* **Sayfa alıntısı**:
^^^^^^^^
Lafı döndürüp dolaştırıp,elimizi de kafamızın arkasından dolandırıp kulağımızı göstermeye çalışmak ne kadar mantıklı bir iş olur bilmiyorum?
Bunun adına memlekette milli bir felaket yaşanıyor demekten başka çare bulamıyorum doğrusu!
Antalya’da kriz şimdide icra dairelerini vurdu ve hala hazırdaki icra dairelerinin yetersizliği nedeniyle alacak takiplerinin tıkandığı ve pek yakında 5 tane daha yeni icra dairesinin kurulacağından falan bahsediliyor.
Hani doğru söyleyeni 9 köyden kovarlar diye bir söz var ya?Kovacaklarsa bizi de kovsunlar bir yerlerden hiç fark etmez..
Alın size içimizden geldiği gibi,tarafsız ve milletin doğrularını olduğu gibi ortaya koyan bir YAZI.
Başbakanımız R.Tayyip ERDOĞAN krizden gün geçtikçe uzaklaşacağımız yönünde müjdeli haberler verse de,milletin şu an içinde bulunduğu aczi ve bıçağın kemiğe dayandığı içinden çıkılmaz manzarayı ortaya koymayı ‘halka mal olmuş sanatçı kişiliğimin gereği’ kendime görev sayıyorum.
Olayı iyi görmeli ve tespitlerimizi mantıklı bir zemine oturtmalıyız!..
^^^^^^^^
* **Kayıtlı veriler**:

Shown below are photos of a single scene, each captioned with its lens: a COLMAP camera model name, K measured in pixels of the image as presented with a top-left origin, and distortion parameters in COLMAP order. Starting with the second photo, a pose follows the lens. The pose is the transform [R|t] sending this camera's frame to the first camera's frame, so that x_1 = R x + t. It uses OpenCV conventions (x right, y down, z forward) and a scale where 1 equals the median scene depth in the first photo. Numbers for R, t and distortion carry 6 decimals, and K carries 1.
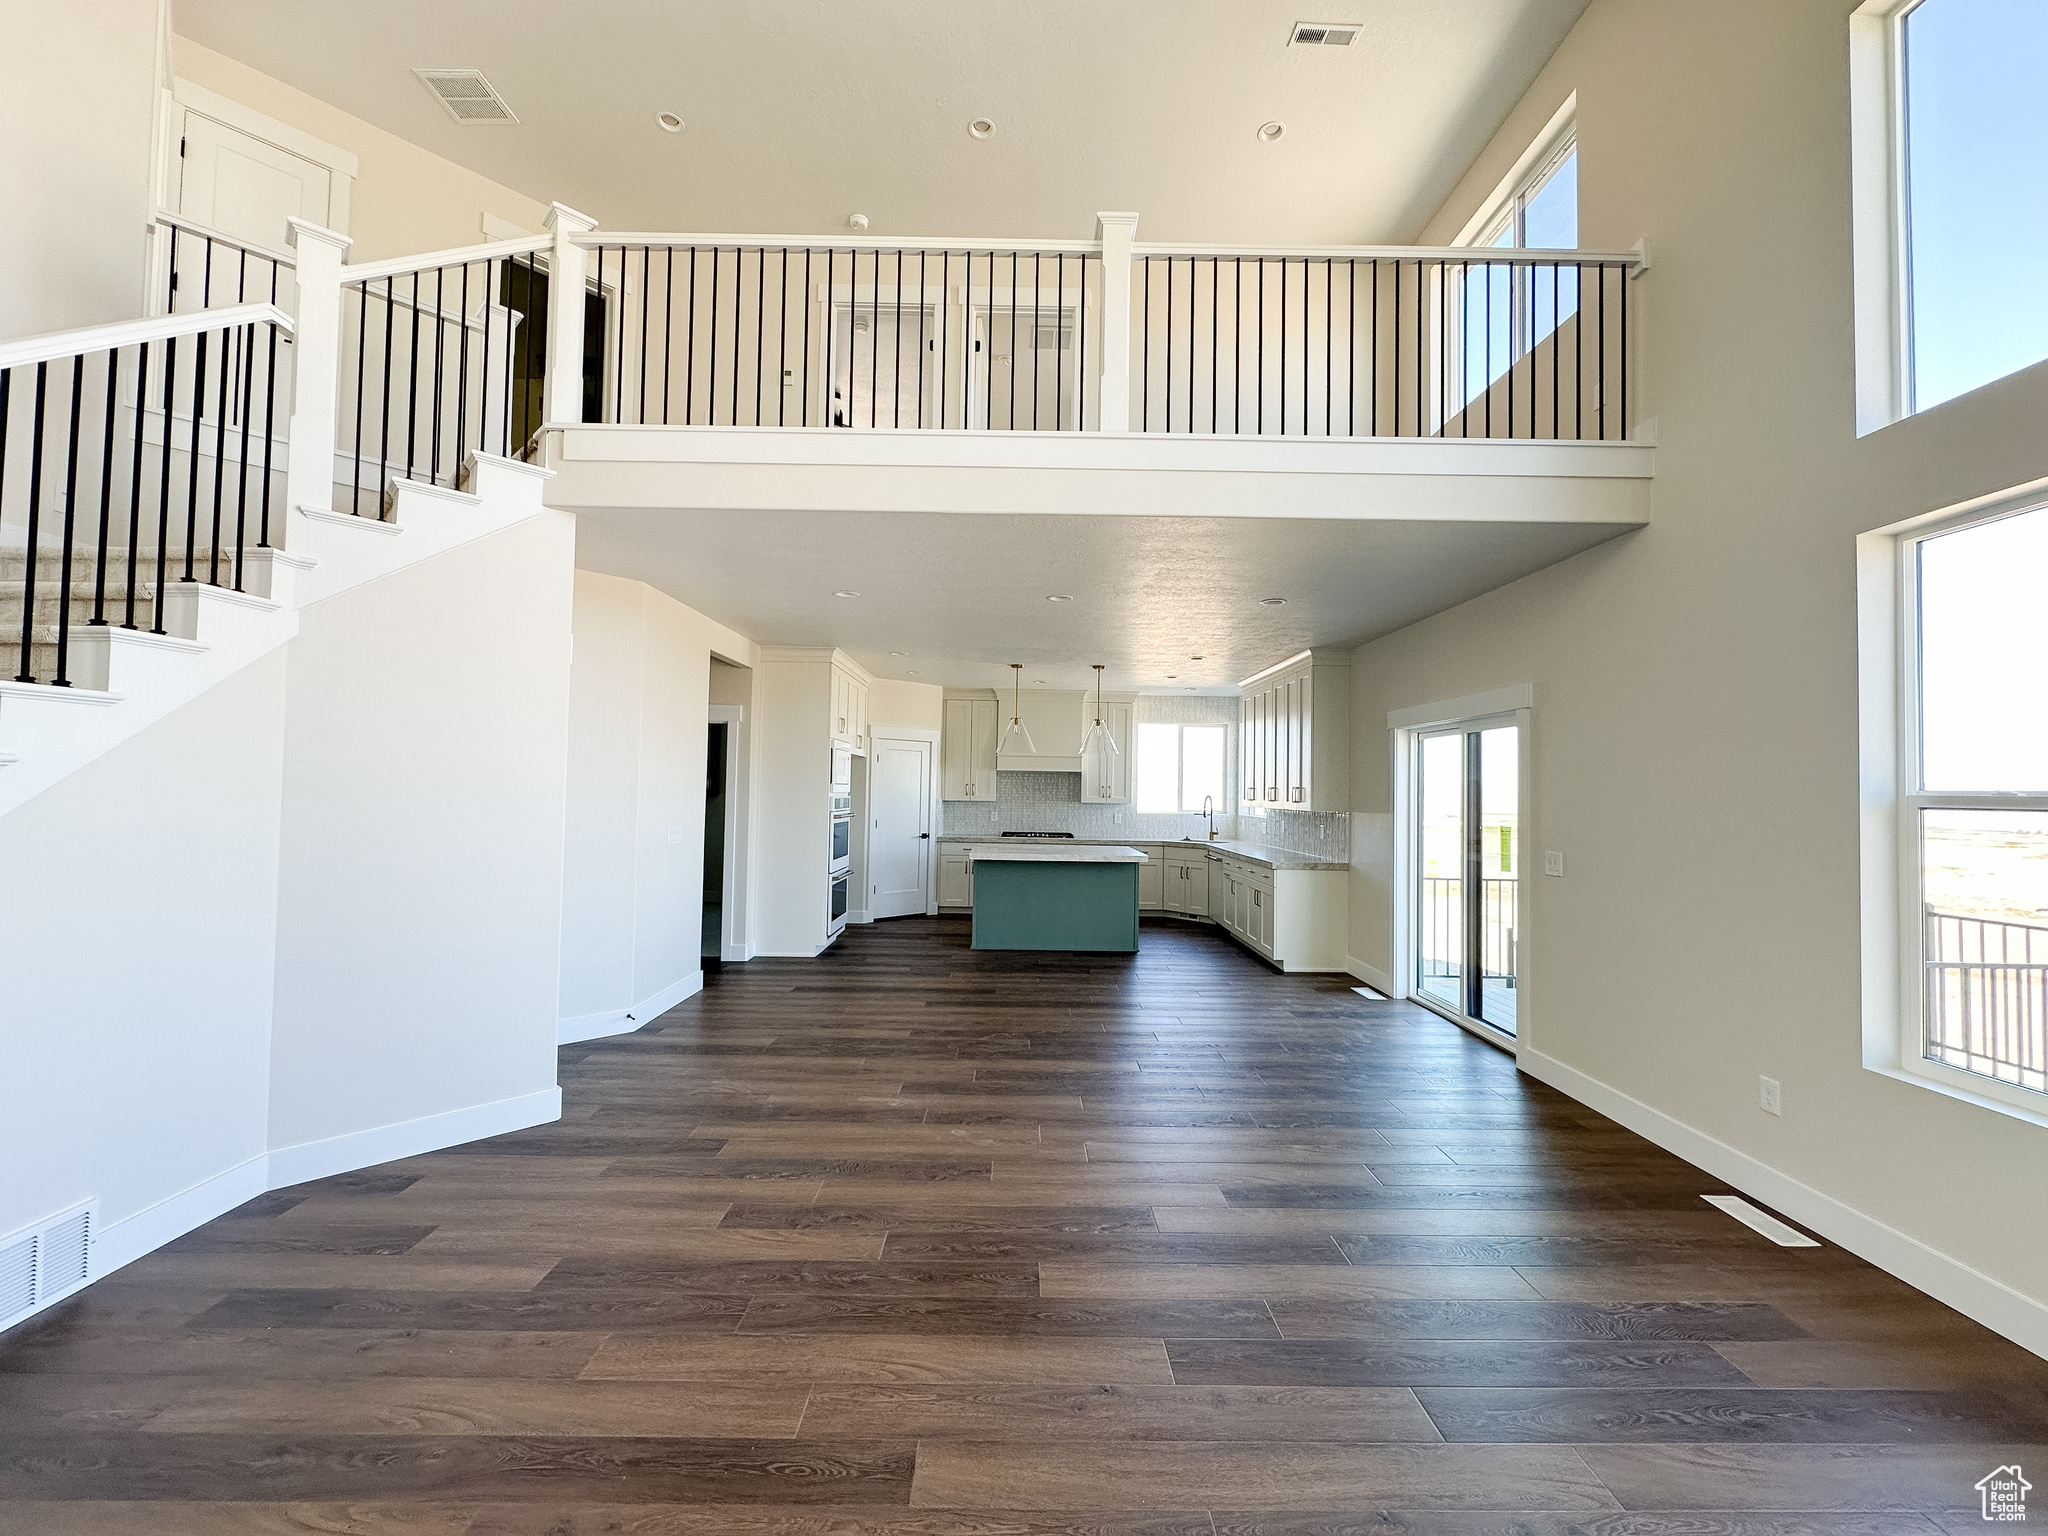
^^^^^^^^
* **Görev tanımı**:
Antalya'da icra dairelerine yansıyan krizi anlatan yazıyı, son cümlesinden sonrasını yazarak sürdürür müsün?

* **Görev sonucu**:
Bu şerefli milletin kimsenin ekmeği ve suyunda gözü olacağını ve mecbur kalmasa,onu bunu dolandırıp bedavadan geçinmek isteyeceğini sanmıyorum..
Bugün,Avukat avukatlığını,bakkal bakkallığını,hamamcı hamamcılığını ve ’genel anlamda’ tüm esnaf esnaflığını yürütemez haldedir ve millet pek yakında yağmur duasına çıkar gibi sokaklara dökülüp çaresizlikten birbirine bıçak çekecek hale geldi!
Sözüm meclisten dışarı..
Yahu kardeşim,birazda şu milletin geçim sıkıntısını yazın demek geliyor içimden.
Birçok yorumcu arkadaşımız ‘şuradan veya buradan’ kaptırmışlar kendilerini bir belediyecilik rüzgarına,başka laf yokmuş gibi ona buna laf atmayı sürdürüyorlar!
Devir hesap devri biliyoruz bilmesine de..
Elde avuçta olmayınca,bu millet neyin hesabını yapacak ve belediyeler ne kadar verimli çalışırlarsa çalışsınlar,insanlar nasıl mutlu olacaklar onun hesabını yapan yok maalesef!
Bu gibi kaos görüntülerini vatandaşın gözünün içine bakarak ve vücut dillerinden anlamak gayet basit bir iş.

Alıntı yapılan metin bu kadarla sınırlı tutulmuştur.